Rupture conventionnelle : réduction de la durée d’indemnisation à partir du 1er septembre
À compter du 1er septembre, la durée maximale d’indemnisation par France Travail pour les bénéficiaires d’une rupture conventionnelle individuelle sera réduite. Cet ajustement fait suite à un accord conclu en février entre les partenaires sociaux et validé par le Parlement au printemps.
Pour les moins de 55 ans, la durée d’indemnisation sera désormais de 15 mois, contre 18 mois précédemment. Les plus de 55 ans subiront également des changements : les allocataires âgés de 55 à 56 ans seront indemnisés pendant un maximum de 20,5 mois, alors que cette durée était de 22,5 mois avant la réforme. Pour les allocataires de 57 ans et plus, la durée passera de 27 mois à 20,5 mois.
Dans les territoires d’outre-mer, hors Mayotte, les règles diffèrent légèrement. Les allocataires de moins de 55 ans verront leur durée d’indemnisation passer à 20 mois, tandis que celle des plus de 55 ans sera ajustée à 30 mois.

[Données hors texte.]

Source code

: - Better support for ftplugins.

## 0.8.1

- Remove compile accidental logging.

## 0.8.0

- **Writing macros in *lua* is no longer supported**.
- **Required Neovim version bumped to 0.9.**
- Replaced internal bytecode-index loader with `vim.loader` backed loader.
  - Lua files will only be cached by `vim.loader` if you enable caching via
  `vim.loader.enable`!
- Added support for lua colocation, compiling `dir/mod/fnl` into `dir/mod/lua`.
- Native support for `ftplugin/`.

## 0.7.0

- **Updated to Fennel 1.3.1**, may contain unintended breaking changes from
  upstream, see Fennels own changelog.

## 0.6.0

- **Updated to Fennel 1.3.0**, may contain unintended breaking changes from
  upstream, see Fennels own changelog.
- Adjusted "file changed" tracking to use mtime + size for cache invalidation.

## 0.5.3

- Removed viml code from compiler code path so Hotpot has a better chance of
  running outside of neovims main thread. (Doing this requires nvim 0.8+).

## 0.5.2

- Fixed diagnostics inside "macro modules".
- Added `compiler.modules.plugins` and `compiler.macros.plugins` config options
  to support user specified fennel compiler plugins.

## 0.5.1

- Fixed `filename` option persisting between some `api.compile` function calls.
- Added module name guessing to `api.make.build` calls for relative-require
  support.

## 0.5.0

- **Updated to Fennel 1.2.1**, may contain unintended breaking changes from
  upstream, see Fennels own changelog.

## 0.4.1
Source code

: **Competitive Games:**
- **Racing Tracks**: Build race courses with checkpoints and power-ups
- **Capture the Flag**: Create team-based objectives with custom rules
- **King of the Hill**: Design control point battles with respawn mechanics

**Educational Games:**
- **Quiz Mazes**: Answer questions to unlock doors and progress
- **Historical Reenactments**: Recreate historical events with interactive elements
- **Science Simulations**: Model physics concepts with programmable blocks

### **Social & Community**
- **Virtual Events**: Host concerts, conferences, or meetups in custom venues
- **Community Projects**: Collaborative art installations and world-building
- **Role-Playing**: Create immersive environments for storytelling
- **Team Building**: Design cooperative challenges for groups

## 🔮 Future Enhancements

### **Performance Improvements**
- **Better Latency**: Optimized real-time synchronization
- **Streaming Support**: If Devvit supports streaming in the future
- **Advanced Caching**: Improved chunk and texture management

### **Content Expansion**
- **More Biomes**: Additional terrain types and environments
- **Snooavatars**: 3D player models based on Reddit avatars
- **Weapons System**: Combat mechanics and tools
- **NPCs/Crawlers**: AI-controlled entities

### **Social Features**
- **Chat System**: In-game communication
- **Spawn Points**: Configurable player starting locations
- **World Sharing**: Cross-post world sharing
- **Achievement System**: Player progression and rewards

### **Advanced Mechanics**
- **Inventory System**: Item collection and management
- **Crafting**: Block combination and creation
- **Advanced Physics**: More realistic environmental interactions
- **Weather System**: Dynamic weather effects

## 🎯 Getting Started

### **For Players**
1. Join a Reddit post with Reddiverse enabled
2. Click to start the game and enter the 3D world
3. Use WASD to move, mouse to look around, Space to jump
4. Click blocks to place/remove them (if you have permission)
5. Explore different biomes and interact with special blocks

Cette réforme vise à générer des économies significatives, estimées entre 600 et 800 millions d’euros par an d’ici 2029, selon la Dares, organisme statistique rattaché au ministère du Travail. Cette me s’inscrit dans un contexte où le coût des ruptures conventionnelles a augmenté, atteignant environ 9,4 milliards d’euros par an pour l’assurance chômage.
Les ruptures conventionnelles, qui permettent aux employeurs et aux salariés de rompre un contrat de travail d’un commun accord, ont connu une forte hausse ces dernières années, passant de près de 317 000 en 2013 à plus de 526 000 en 2023.
Source : Dares, ministère du Travail.